Provided data START

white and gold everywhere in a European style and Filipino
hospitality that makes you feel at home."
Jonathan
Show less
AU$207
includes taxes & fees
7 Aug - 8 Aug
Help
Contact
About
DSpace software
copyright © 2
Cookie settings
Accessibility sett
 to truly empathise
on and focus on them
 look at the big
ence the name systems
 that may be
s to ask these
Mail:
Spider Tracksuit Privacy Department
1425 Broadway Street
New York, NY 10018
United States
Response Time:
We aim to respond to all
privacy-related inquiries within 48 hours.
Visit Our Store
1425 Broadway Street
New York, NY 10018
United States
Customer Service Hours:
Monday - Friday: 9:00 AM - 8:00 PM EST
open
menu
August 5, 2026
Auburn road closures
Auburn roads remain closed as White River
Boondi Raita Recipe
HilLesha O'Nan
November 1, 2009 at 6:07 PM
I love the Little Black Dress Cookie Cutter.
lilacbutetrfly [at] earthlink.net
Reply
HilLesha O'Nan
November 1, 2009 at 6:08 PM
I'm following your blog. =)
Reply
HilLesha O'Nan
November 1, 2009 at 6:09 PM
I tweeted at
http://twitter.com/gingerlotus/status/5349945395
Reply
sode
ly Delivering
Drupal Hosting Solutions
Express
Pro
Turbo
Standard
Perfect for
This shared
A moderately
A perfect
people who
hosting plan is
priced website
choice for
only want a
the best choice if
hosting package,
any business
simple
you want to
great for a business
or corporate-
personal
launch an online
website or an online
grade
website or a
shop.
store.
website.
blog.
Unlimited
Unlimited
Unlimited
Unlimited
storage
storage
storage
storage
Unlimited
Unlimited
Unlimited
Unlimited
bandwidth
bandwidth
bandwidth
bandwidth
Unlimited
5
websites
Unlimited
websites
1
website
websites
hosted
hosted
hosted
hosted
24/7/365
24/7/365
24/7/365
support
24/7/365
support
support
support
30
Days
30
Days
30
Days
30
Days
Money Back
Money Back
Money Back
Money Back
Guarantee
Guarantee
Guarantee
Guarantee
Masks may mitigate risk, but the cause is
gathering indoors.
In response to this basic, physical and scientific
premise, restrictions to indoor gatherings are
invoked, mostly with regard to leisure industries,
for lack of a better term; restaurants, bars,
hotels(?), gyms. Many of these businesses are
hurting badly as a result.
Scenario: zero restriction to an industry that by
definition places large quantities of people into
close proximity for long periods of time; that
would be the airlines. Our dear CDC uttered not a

Provided data END

Problem details:
Print the lines of the entries above exactly, starting at the first line and ending at the line that contains "Auburn road closures", with both of those lines included.

Solved exercise:
white and gold everywhere in a European style and Filipino
hospitality that makes you feel at home."
Jonathan
Show less
AU$207
includes taxes & fees
7 Aug - 8 Aug
Help
Contact
About
DSpace software
copyright © 2
Cookie settings
Accessibility sett
 to truly empathise
on and focus on them
 look at the big
ence the name systems
 that may be
s to ask these
Mail:
Spider Tracksuit Privacy Department
1425 Broadway Street
New York, NY 10018
United States
Response Time:
We aim to respond to all
privacy-related inquiries within 48 hours.
Visit Our Store
1425 Broadway Street
New York, NY 10018
United States
Customer Service Hours:
Monday - Friday: 9:00 AM - 8:00 PM EST
open
menu
August 5, 2026
Auburn road closures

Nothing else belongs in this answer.